I’m so happy that I’m on some semblance of a path to feeling better, more like myself, but I’m also angry.

I’m angry because for 29 years, I was fine. Yeah, I got sad and down in the dumps once in a while, but it was nothing that I couldn’t resolve on my own, or by talking to my parents or friends. I know that there’s nothing or no one to point fingers at – depression is a disease and there’s no rhyme or reason to it. And that’s part of why I’m angry. There’s no reason why I’m depressed, I just am. And I have to accept that’s just the way things are right now.

It’s difficult not to get my hopes up right now. I really want this medication to work, and ideally in a couple of months be absolutely fine, but there’s nothing to base that on. I want so badly to feel like myself again, that part of me thinks I’m capable of willing the depression away. It might be with me for a while, possibly forever, and right now I’m trying to make peace with that. There’s nothing wrong with me if that’s the case, it doesn’t mean I’m any less strong. But it also might begin to slowly ebb away, and I’d be lying if I said that wasn’t what I wanted.

Right now, I’m trying to focus on the positives in my life, of which there are a lot. One of the biggest positives in my life right now is Brad, who has been my rock throughout this whole ordeal. He is the greatest partner that one could ever ask for. Time and time again he reminds me that I’m not in this alone, that we’re in this together. Every morning before we go to work, he tells me he loves me, and that he hopes I have an amazing day. He checks in periodically during the day to see how I’m doing. He gives me frequent hugs and kisses. He holds me when I’m upset. He came with me when I had my blood work done, held my hand, and then bought me a doughnut. He’s just this wonderful presence in my life, and I think I’d be lost without him.

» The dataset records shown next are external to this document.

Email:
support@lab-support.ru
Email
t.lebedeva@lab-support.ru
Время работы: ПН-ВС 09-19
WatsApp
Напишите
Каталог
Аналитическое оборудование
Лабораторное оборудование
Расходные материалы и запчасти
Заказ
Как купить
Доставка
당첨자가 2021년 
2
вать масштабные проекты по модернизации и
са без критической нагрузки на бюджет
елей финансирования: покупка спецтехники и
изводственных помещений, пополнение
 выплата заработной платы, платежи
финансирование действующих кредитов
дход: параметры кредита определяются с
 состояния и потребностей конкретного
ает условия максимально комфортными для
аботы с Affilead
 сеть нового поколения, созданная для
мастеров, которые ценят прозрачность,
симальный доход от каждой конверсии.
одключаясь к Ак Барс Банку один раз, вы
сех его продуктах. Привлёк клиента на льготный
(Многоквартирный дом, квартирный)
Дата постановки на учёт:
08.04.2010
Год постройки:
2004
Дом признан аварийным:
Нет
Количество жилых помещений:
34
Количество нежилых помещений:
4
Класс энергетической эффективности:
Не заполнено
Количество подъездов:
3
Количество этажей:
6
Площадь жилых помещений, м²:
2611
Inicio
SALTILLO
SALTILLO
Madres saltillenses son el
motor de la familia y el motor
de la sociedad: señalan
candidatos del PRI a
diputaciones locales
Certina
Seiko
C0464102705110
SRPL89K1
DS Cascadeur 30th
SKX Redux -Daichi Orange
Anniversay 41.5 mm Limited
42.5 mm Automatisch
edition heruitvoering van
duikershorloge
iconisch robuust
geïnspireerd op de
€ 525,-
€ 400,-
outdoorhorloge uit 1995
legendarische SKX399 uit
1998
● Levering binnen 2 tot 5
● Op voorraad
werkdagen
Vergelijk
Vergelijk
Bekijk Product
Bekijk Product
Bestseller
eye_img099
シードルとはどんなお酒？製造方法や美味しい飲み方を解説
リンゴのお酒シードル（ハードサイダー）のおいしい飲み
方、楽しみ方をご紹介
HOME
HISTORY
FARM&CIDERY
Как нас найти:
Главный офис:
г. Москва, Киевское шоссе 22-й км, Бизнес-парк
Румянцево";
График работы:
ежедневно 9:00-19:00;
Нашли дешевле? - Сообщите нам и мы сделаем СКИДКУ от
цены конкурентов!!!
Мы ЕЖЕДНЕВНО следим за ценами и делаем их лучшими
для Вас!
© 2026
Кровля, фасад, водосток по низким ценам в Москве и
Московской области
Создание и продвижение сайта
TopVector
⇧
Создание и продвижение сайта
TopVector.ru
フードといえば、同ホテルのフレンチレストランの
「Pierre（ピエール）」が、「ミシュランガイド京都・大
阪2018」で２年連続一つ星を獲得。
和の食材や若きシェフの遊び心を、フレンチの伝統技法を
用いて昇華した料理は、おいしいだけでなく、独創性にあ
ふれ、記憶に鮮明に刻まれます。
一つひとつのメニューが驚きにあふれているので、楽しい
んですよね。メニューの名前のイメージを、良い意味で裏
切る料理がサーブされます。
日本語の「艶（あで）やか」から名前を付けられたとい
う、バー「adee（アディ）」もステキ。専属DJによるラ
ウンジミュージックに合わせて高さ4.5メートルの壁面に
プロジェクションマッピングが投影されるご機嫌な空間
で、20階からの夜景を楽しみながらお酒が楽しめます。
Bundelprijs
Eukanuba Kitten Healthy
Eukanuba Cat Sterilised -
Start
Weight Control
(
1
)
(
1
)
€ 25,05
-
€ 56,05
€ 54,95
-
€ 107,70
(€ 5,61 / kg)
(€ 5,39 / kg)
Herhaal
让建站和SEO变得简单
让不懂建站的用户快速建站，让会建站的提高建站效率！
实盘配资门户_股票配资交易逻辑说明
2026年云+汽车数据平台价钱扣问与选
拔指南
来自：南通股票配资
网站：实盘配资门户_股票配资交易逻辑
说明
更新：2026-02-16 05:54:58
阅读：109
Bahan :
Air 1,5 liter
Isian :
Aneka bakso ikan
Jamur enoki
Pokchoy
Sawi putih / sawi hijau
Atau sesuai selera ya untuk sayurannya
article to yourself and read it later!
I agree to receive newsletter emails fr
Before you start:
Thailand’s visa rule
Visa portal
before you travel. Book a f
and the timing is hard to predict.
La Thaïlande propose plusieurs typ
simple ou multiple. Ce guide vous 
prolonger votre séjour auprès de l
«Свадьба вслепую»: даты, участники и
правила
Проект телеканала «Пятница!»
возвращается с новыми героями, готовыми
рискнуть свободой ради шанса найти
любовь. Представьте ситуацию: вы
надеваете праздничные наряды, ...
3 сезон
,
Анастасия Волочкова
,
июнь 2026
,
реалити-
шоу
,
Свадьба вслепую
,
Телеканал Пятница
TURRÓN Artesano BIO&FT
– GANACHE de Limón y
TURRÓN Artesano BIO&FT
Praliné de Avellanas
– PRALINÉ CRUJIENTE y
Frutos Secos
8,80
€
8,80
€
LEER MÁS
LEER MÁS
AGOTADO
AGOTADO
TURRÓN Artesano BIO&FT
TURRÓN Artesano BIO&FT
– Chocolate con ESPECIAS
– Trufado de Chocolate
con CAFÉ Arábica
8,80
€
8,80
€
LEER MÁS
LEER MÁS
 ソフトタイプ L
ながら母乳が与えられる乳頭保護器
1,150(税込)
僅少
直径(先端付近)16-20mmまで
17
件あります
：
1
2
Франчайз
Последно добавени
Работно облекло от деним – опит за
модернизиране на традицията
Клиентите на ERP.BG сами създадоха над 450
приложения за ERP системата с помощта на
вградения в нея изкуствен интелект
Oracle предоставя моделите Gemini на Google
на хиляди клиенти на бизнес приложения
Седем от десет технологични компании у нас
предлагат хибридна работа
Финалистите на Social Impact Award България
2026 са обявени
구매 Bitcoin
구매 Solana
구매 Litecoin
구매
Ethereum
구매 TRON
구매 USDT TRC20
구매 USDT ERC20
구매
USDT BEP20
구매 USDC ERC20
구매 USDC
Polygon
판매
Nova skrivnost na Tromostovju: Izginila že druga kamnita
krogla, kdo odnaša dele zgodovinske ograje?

I feel like I could talk endlessly about what I’m going through right now, how I’ve been feeling, but really I’m just trying to take it one day at a time. For the first time in my life, I feel like I’ve had to work at my happiness, which isn’t something that I’ve had to do before – happiness tends to come naturally to me. So to have to work at something which has always just been right there is a foreign concept to me, but one I am trying to tackle with every fiber of my being.